Anche noi abbiamo bisogno che Gesù ci guarisca delle nostre malattie, di cui forse non ci rendiamo nemmeno conto: lingua maldicente, cuore indurito e cinico, occhi che vedono solo i difetti, mani incapaci di compiere il bene, piedi che corrono verso i nostri capricci e il peccato. Tante sono le malattie che possiamo avere; tante le conseguenze di queste infermità, per noi e per gli altri.
Se ci rendessimo conto di questo male che vive in noi, potremmo correre da l’unico che sa come curarci, come facevano le folle, portando malati e indemoniati a Cristo.
Andare a curarci significa correre ai sacramenti che Gesù ci ha lasciato, che hanno il Suo potere, quello di guarire le ferite più profonde, anche quelle psicologiche. Sono le medicine che ci ridonano la salute dello Spirito, e non solo.

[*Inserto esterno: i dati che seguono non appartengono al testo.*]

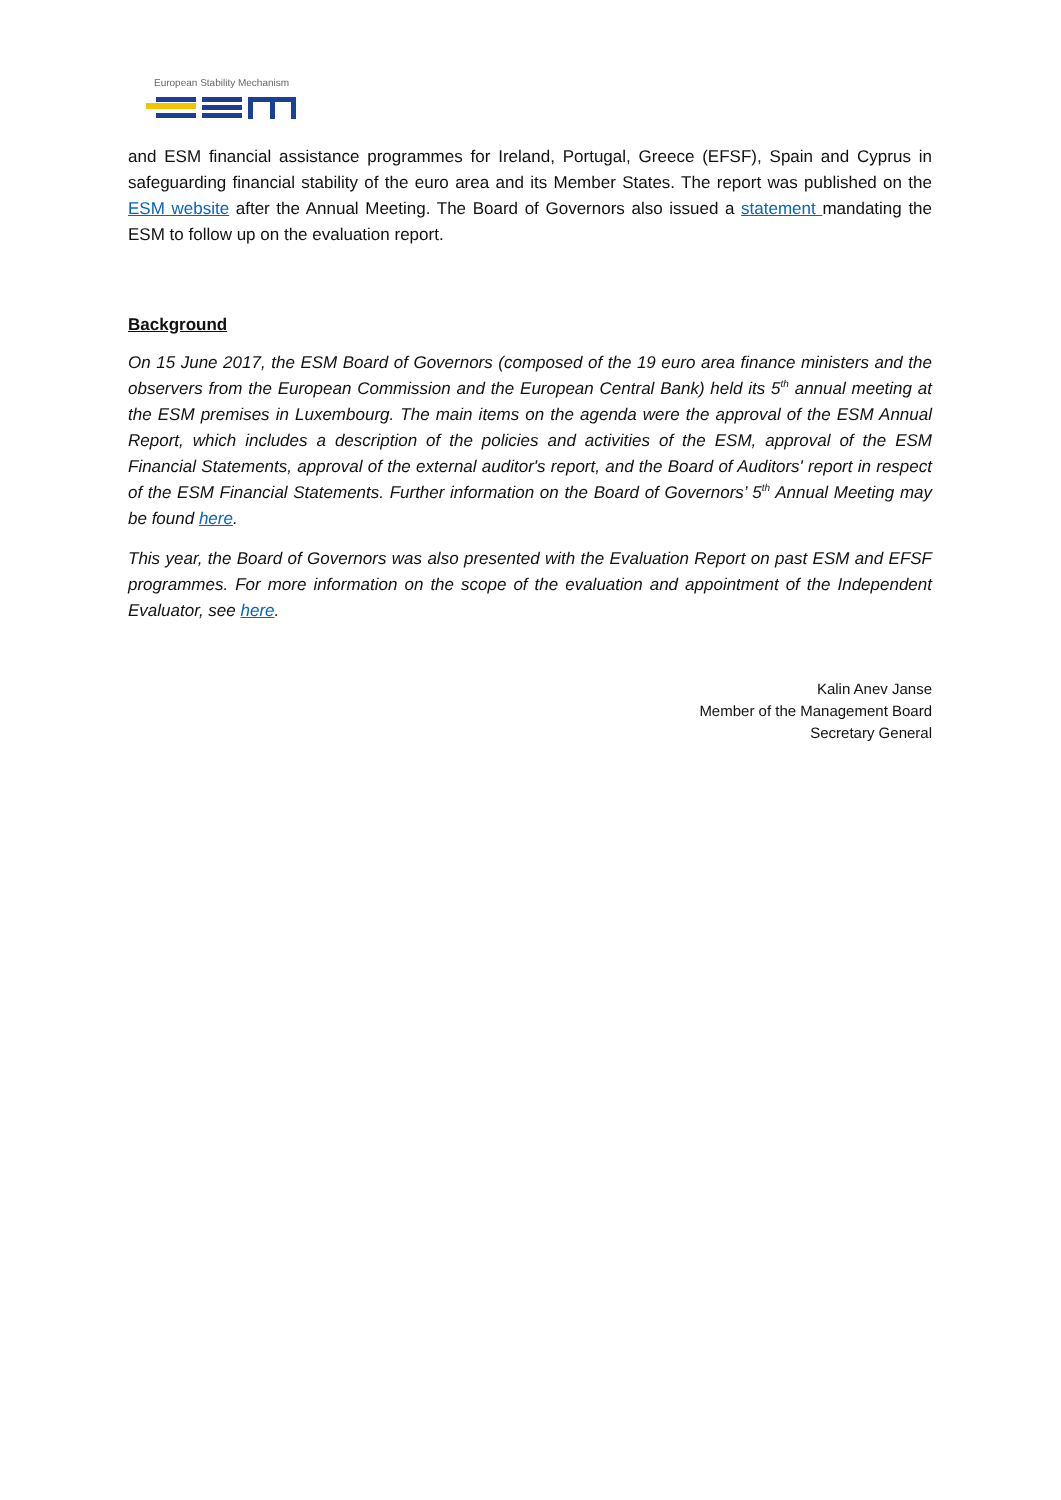European Stability Mechanism
and ESM financial assistance programmes for Ireland, Portugal, Greece (EFSF), Spain and Cyprus in safeguarding financial stability of the euro area and its Member States. The report was published on the ESM website after the Annual Meeting. The Board of Governors also issued a statement mandating the ESM to follow up on the evaluation report.
Background
On 15 June 2017, the ESM Board of Governors (composed of the 19 euro area finance ministers and the observers from the European Commission and the European Central Bank) held its 5<sup>th</sup> annual meeting at the ESM premises in Luxembourg. The main items on the agenda were the approval of the ESM Annual Report, which includes a description of the policies and activities of the ESM, approval of the ESM Financial Statements, approval of the external auditor's report, and the Board of Auditors' report in respect of the ESM Financial Statements. Further information on the Board of Governors’ 5<sup>th</sup> Annual Meeting may be found here.
This year, the Board of Governors was also presented with the Evaluation Report on past ESM and EFSF programmes. For more information on the scope of the evaluation and appointment of the Independent Evaluator, see here.
Kalin Anev Janse
Member of the Management Board
Secretary General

Quanto bene potremo ancora fare se oggi chiediamo la guarigione a Gesù, quanto può diventare bella la nostra vita, fonte di conforto e sicurezza per chi ci sta vicino!
E quando sei guarito il Signore, come dice San Paolo nella prima lettera ai Corinzi di oggi, ti chiama ad annunciare il Vangelo, la Buona notizia, a far partecipi anche gli altri della potenza risanante di Cristo.
San Girolamo nel commentare questo Vangelo ricorda che la guarigione si manifesta proprio nel servizio che prestiamo a Gesù che ci ha guarito, come la suocera di Pietro: è il segno della salute ritrovata!